According to a new study in the Journal of Personality and Social Psychology, men in relationships are underestimating how much sex their partners want. 

The researchers behind the study asked couples in Canada who were either married or living together to take a survey every night and record their own levels of sexual desire as well as what they thought their partner's was. It turned out that the women were consistently reporting higher levels of desire than men were perceiving. 

This might not be a bad thing, though. The study also asked people about their relationship satisfaction and found that men who underestimated their partners' sexual interest had more satisfied partners. The paper suggests that this could be because men who don't know how much their partners already want them might work harder to garner their interest. 

But lead author Amy Muise told Complex it's more complicated than that. "When people accurately perceive that their partner has high desire, these accurate perceptions are associated with greater relationship quality for both partners," she said. "It might be good to express to your partner when you have high desire."

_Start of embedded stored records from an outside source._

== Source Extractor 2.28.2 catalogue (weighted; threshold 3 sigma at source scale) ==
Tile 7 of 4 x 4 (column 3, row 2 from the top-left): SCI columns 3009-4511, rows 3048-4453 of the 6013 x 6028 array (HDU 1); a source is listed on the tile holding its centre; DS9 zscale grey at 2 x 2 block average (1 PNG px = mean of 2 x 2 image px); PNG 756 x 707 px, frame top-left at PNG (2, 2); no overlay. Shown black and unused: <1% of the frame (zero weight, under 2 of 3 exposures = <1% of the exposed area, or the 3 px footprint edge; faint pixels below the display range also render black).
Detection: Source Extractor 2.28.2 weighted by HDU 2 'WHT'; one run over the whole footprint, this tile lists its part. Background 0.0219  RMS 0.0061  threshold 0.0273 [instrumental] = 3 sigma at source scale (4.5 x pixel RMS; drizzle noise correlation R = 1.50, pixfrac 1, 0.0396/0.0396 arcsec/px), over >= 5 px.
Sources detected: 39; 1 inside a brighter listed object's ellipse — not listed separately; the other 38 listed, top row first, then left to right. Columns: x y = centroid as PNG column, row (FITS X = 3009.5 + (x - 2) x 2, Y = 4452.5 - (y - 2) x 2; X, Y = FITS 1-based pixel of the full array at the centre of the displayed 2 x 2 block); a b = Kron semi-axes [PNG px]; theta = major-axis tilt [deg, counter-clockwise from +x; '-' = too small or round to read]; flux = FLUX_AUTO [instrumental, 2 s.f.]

The study also found that both men and women tend to project their own desire onto their partners, so your own judgment of your significant other's horniness may not be accurate. "Just because you have high desire, it doesn't mean your partner does too," Muise said. 

So, the overall verdict seems to be that you should try to perceive your partner's interest accurately. If they're hot for you, you'll be happy, and if they're not, you'll know to try harder, which will make them happy. As usual, the important thing is to communicate.